Why are people so fascinated with "Virtual Clothes" and is it here to stay?
What is a digital dress?
Digital clothing is sold online as a virtual item that is edited onto the customer instead of them actually wearing it. On a small scale, this can be in the form of a paid Snapchat filter. On a larger scale, the piece of clothing can be sold as an NFT that one person uniquely owns.
Why would anyone want this?
There are a few selling points to digital fashion that differentiate it from buying clothes you can wear. Due to the rise of fast fashion, people need new clothes without the hassle of storing and purchasing them. It’s reported that one in three women consider a piece of clothing “old” after just one or two wears. Additionally, a sixth of young people claim they won’t wear an outfit if it’s already been posted to their social media.

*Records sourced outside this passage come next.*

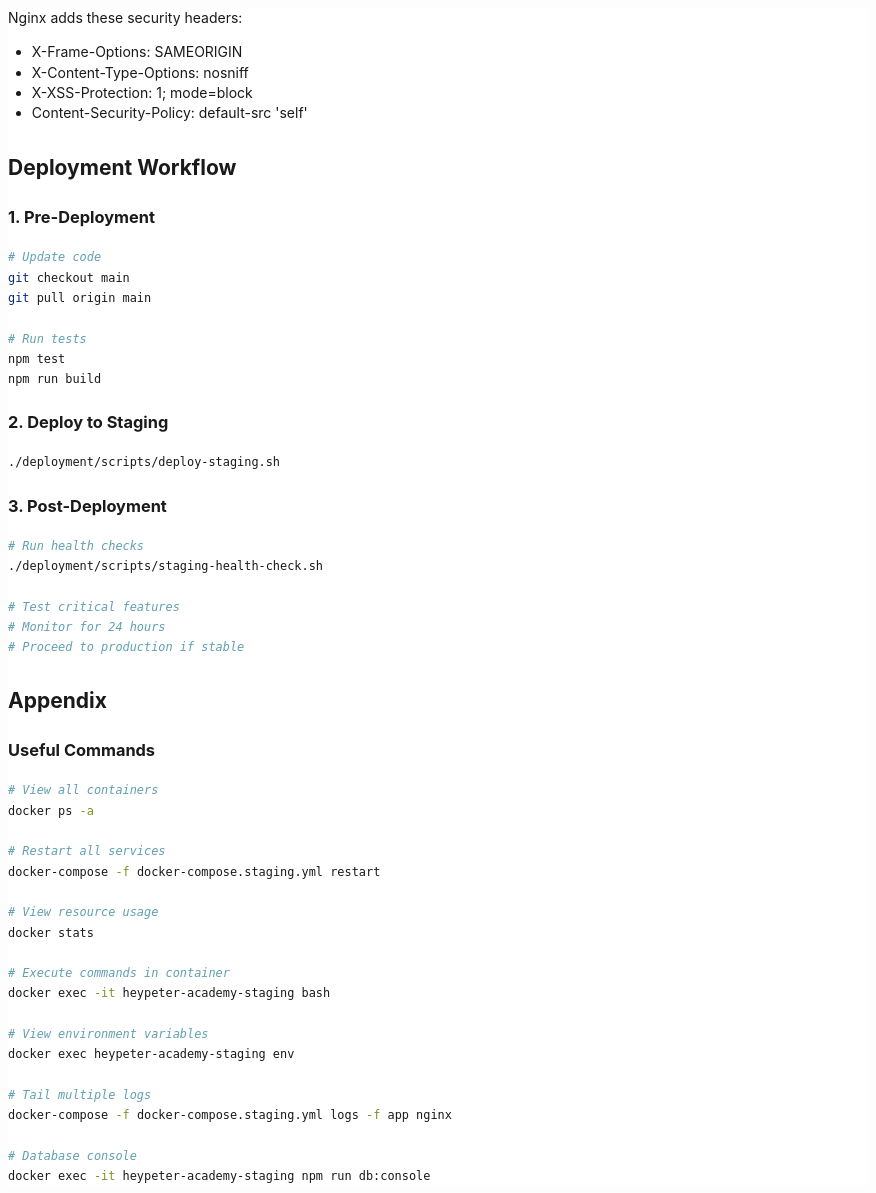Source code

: Nginx adds these security headers:
- X-Frame-Options: SAMEORIGIN
- X-Content-Type-Options: nosniff
- X-XSS-Protection: 1; mode=block
- Content-Security-Policy: default-src 'self'

## Deployment Workflow

### 1. Pre-Deployment

```bash
# Update code
git checkout main
git pull origin main

# Run tests
npm test
npm run build
```

### 2. Deploy to Staging

```bash
./deployment/scripts/deploy-staging.sh
```

### 3. Post-Deployment

```bash
# Run health checks
./deployment/scripts/staging-health-check.sh

# Test critical features
# Monitor for 24 hours
# Proceed to production if stable
```

## Appendix

### Useful Commands

```bash
# View all containers
docker ps -a

# Restart all services
docker-compose -f docker-compose.staging.yml restart

# View resource usage
docker stats

# Execute commands in container
docker exec -it heypeter-academy-staging bash

# View environment variables
docker exec heypeter-academy-staging env

# Tail multiple logs
docker-compose -f docker-compose.staging.yml logs -f app nginx

# Database console
docker exec -it heypeter-academy-staging npm run db:console
```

Fast fashion is not the only selling point, though. Digital clothing is more environmentally friendly as it doesn’t require physical resources to produce and distribute it. This is particularly important as almost ten percent of greenhouse gas emissions are produced by the fashion industry, and more than half of clothing ends up in landfill sites.
Another factor contributing to the rising trend of digital fashion is that physics doesn’t constrain such clothing. Companies are instead given the freedom to try out radically new designs that wouldn’t be possible to produce in real life.

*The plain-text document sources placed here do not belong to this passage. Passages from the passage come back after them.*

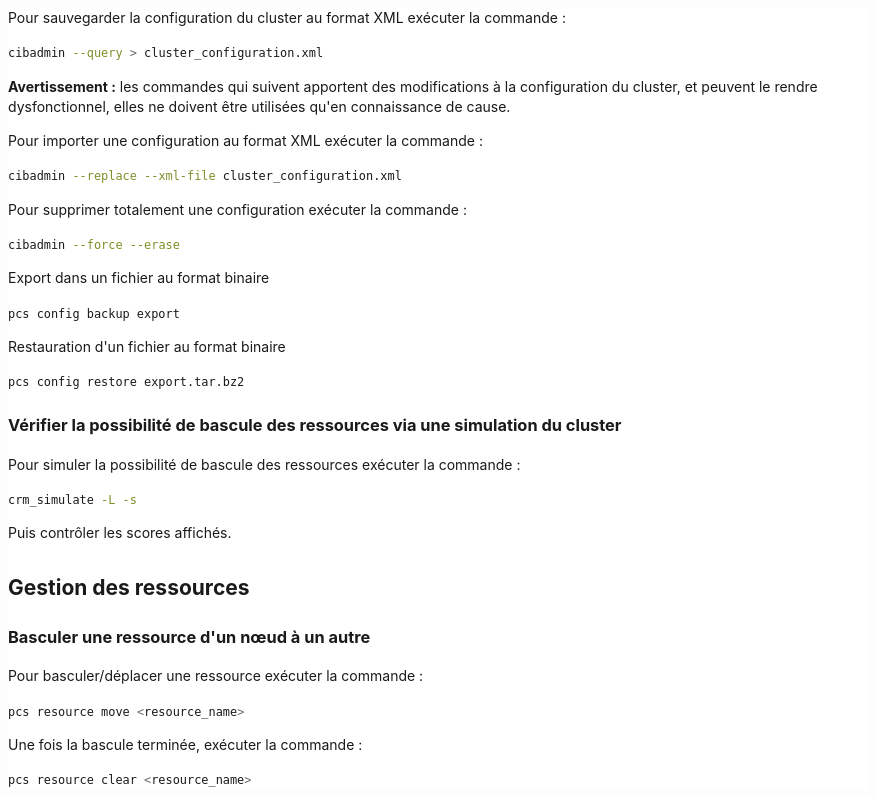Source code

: Pour sauvegarder la configuration du cluster au format XML exécuter la commande :

```bash
cibadmin --query > cluster_configuration.xml
```

**Avertissement :** les commandes qui suivent apportent des modifications à la configuration du cluster, et peuvent le rendre dysfonctionnel, elles ne doivent être utilisées qu'en connaissance de cause.

Pour importer une configuration au format XML exécuter la commande :

```bash
cibadmin --replace --xml-file cluster_configuration.xml
```

Pour supprimer totalement une configuration exécuter la commande :

```bash
cibadmin --force --erase
```

Export dans un fichier au format binaire

```bash
pcs config backup export
```

Restauration d'un fichier au format binaire

```bash
pcs config restore export.tar.bz2
```

### Vérifier la possibilité de bascule des ressources via une simulation du cluster

Pour simuler la possibilité de bascule des ressources exécuter la commande :

```bash
crm_simulate -L -s
```

Puis contrôler les scores affichés.

## Gestion des ressources

### Basculer une ressource d'un nœud à un autre

Pour basculer/déplacer une ressource exécuter la commande :

```bash
pcs resource move <resource_name>
```

Une fois la bascule terminée, exécuter la commande :

```bash
pcs resource clear <resource_name>
```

Will we virtually dress up in the future?
The digital clothing industry was accelerated due to the pandemic, but its presence in the future of society is inevitable.

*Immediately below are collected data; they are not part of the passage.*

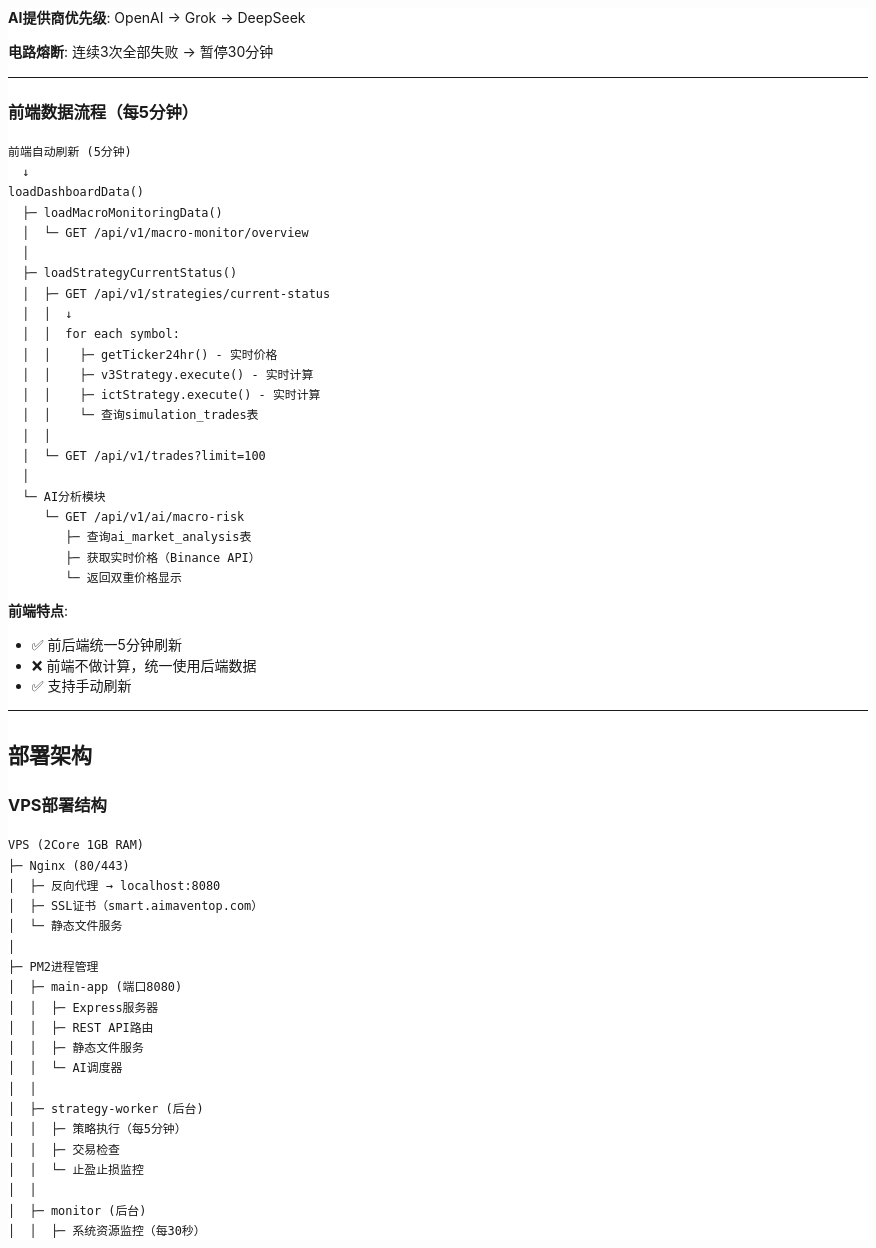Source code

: **AI提供商优先级**: OpenAI → Grok → DeepSeek

**电路熔断**: 连续3次全部失败 → 暂停30分钟

---

### 前端数据流程（每5分钟）

```
前端自动刷新 (5分钟)
  ↓
loadDashboardData()
  ├─ loadMacroMonitoringData()
  │  └─ GET /api/v1/macro-monitor/overview
  │
  ├─ loadStrategyCurrentStatus()
  │  ├─ GET /api/v1/strategies/current-status
  │  │  ↓
  │  │  for each symbol:
  │  │    ├─ getTicker24hr() - 实时价格
  │  │    ├─ v3Strategy.execute() - 实时计算
  │  │    ├─ ictStrategy.execute() - 实时计算
  │  │    └─ 查询simulation_trades表
  │  │
  │  └─ GET /api/v1/trades?limit=100
  │
  └─ AI分析模块
     └─ GET /api/v1/ai/macro-risk
        ├─ 查询ai_market_analysis表
        ├─ 获取实时价格（Binance API）
        └─ 返回双重价格显示
```

**前端特点**:
- ✅ 前后端统一5分钟刷新
- ❌ 前端不做计算，统一使用后端数据
- ✅ 支持手动刷新

---

## 部署架构

### VPS部署结构

```
VPS (2Core 1GB RAM)
├─ Nginx (80/443)
│  ├─ 反向代理 → localhost:8080
│  ├─ SSL证书（smart.aimaventop.com）
│  └─ 静态文件服务
│
├─ PM2进程管理
│  ├─ main-app (端口8080)
│  │  ├─ Express服务器
│  │  ├─ REST API路由
│  │  ├─ 静态文件服务
│  │  └─ AI调度器
│  │
│  ├─ strategy-worker (后台)
│  │  ├─ 策略执行（每5分钟）
│  │  ├─ 交易检查
│  │  └─ 止盈止损监控
│  │
│  ├─ monitor (后台)
│  │  ├─ 系统资源监控（每30秒）
```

Tech companies including Apple, Facebook, Google and Snapchat are all developing augmented reality [AR] experiences. AR works as an overlay between the real world and the digital world, allowing a seamless blend between both. This includes games such as Pokemon GO, as well as Snapchat filters that add objects to your room through your phone’s camera.
Tim Cook, CEO of Apple, has repeatedly expressed his excitement for AR. It’s reported that the company plans to release AR glasses in the next few years.
Combining AR with digital fashion could mean we would live in a world where what people wear in real life is different to what we see through AR glasses. An ordinary shirt could, for example, be transformed into an animated one that we only really experience through AR.
This may sound like science fiction, but it’s likely not too distant in the future. When AR filters were first introduced to Snapchat, they were really inaccurate, but now they’ve come a long way. We can now use filters that change the shapes of our faces, the colour of our hair, and more while still maintaining a realistic appearance.
We may not know it, but we’re all playing our role in advancing the field of digital fashion. When the technology is finally ready, we may just find that we are too.